При встрече отец спросил у певца, зачем он так небрежно поступает с его словами.
— Я делаю так для того, — ответил певец, — чтобы другие ничего не поняли и не запомнили. Если другие певцы в горах запомнят песню, они тоже будут ее петь, а мне хочется петь одному.
Через некоторое время отец устроил вечеринку для друзей, среди которых был и певец. В конце вечеринки отец снял со стены кумуз с оборванными струнами и, кое-как бренча на единственной, да и то ослабленной струне, начал петь песню, мелодия которой была сочинена певцом. Слова отец произносил очень внятно, но от мелодии, исполняемой на расстроенном инструменте, не осталось ничего похожего. Певец возмутился, стал говорить, что его песню нельзя играть на ободранном и расстроенном кумузе, что такой кумуз не в силах передать всю красоту его мелодии. Отец спокойно ответил:
— Это я нарочно играю и пою так, чтобы другие не могли запомнить и уловить твоей мелодии.

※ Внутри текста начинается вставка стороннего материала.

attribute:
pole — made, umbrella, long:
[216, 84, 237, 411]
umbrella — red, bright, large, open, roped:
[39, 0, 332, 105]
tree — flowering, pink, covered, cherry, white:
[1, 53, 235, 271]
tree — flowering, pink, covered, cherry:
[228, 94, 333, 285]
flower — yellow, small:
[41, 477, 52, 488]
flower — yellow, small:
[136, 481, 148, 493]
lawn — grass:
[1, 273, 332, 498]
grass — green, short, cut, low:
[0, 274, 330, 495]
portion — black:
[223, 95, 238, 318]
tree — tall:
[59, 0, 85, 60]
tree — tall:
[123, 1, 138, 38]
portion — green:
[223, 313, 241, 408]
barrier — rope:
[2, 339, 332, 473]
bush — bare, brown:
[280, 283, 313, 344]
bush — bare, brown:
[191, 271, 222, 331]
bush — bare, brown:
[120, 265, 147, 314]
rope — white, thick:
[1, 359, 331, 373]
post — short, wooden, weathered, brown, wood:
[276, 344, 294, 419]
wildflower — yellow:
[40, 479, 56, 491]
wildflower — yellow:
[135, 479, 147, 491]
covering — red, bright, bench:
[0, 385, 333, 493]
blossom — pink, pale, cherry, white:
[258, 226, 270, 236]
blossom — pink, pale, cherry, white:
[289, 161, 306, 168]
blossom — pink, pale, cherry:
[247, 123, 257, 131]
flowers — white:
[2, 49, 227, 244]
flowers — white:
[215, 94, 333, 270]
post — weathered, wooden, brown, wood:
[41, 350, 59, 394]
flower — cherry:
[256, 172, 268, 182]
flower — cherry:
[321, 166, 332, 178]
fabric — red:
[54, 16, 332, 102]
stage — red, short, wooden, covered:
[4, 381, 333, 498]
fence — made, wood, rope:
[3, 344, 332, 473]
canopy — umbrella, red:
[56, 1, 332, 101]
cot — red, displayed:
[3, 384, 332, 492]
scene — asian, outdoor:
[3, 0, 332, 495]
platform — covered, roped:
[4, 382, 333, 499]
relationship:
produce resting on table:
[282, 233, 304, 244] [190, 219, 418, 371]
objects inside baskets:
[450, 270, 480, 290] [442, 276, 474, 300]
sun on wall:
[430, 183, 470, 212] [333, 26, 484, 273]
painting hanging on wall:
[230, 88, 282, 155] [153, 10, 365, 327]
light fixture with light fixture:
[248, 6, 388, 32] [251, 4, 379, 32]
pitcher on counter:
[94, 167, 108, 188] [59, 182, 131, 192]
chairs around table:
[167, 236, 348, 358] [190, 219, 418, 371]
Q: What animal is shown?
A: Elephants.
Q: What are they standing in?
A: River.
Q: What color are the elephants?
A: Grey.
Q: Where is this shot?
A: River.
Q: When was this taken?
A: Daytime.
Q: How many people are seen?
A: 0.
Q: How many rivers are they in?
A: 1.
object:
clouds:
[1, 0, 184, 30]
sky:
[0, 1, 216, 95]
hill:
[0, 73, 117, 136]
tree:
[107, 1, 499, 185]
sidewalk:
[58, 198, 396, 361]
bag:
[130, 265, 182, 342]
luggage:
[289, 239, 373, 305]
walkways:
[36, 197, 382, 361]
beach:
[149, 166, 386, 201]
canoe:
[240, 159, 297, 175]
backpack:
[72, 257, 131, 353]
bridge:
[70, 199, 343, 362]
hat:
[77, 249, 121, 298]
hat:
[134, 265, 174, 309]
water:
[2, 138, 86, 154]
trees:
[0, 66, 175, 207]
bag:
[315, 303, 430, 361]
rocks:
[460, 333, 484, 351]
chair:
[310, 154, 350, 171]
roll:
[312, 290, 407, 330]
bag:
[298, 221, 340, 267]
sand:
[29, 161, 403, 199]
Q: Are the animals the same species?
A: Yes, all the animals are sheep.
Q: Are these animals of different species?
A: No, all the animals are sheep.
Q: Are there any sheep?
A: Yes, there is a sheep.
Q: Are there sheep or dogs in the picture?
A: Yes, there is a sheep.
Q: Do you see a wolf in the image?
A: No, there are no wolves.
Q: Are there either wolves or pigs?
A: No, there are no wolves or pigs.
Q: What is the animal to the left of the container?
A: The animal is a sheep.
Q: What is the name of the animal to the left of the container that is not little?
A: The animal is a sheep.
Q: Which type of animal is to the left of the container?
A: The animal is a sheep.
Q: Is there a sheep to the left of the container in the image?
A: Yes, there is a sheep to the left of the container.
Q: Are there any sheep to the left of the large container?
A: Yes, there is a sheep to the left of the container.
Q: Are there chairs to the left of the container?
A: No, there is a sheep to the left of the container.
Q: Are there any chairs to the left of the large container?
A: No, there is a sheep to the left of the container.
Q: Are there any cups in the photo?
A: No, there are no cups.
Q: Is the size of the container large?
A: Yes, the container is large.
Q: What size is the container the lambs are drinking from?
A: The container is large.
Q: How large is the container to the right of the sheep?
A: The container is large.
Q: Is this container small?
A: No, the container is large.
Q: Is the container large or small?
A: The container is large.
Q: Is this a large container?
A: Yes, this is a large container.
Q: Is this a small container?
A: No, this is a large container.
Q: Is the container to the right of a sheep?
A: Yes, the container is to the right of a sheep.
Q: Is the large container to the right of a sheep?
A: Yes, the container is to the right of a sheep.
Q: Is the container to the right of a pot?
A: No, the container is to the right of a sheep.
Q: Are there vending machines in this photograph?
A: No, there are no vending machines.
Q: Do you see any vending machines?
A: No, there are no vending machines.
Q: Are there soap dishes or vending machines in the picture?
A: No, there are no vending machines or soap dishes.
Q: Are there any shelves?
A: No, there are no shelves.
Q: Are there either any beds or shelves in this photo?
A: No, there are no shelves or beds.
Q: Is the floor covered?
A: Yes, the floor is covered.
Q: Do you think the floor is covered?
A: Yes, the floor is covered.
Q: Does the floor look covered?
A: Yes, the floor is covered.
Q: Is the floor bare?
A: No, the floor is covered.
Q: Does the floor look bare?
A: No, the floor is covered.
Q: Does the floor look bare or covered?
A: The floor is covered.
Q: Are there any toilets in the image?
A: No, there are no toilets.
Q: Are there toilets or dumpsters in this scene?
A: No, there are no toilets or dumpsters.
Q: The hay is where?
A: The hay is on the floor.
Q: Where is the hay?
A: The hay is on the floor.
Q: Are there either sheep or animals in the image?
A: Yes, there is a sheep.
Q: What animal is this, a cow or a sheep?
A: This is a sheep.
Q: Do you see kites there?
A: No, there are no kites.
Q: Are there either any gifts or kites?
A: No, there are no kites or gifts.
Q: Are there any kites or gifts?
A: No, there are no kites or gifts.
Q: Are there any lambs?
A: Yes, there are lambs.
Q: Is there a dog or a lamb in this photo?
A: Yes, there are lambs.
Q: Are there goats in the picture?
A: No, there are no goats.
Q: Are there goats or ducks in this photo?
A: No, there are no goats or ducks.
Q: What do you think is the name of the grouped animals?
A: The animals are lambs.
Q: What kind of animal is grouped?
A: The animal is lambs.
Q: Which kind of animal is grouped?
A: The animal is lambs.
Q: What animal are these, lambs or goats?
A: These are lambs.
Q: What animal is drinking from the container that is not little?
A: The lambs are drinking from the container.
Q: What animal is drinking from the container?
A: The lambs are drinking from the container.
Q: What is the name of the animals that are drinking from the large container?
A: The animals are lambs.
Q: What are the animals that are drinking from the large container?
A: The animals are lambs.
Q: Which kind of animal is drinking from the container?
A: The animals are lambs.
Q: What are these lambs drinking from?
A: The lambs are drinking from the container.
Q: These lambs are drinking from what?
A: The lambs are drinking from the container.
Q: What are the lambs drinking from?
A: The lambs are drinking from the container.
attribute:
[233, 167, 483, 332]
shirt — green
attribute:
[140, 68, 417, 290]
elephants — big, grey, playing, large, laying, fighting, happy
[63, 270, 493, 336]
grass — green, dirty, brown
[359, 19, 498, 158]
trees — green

Уж если годится песня, в которой нельзя разобрать слов, то почему же не годится песня, в которой нельзя разобрать музыки?
На десяти языках пишут дагестанцы свои произведения, на девяти языках они их издают. Но что же в таком случае делают те, которые пишут на десятом? И что это за язык?
На десятом языке пишут те, кто успел забыть свой родной язык — будь то аварский, лакский или татский, — но еще не успел познать чужой язык. Они оказались ни тут, ни там.
Пиши на чужом языке, если ты знаешь его лучше, чем свой родной. Или пиши на родном, если не знаешь как следует никакого другого. Но не пиши на языке десятом.
Да, я враг десятого языка. Язык должен быть древним, тысячелетним, только тогда он годится в дело.
Язык, конечно, изменяется, я не буду против этого спорить. Ведь и листья у дерева тоже сменяются каждый год, одни отживают и падают, а другие вырастают на их месте. Но само дерево остается. Оно делается с каждым годом все пышнее, ветвистее, крепче. На нем в конце концов вырастают плоды.
Я отдаю вам свои песни, свои книги, я преподношу вам плоды, выросшие на маленьком, но древнем дереве аварского языка.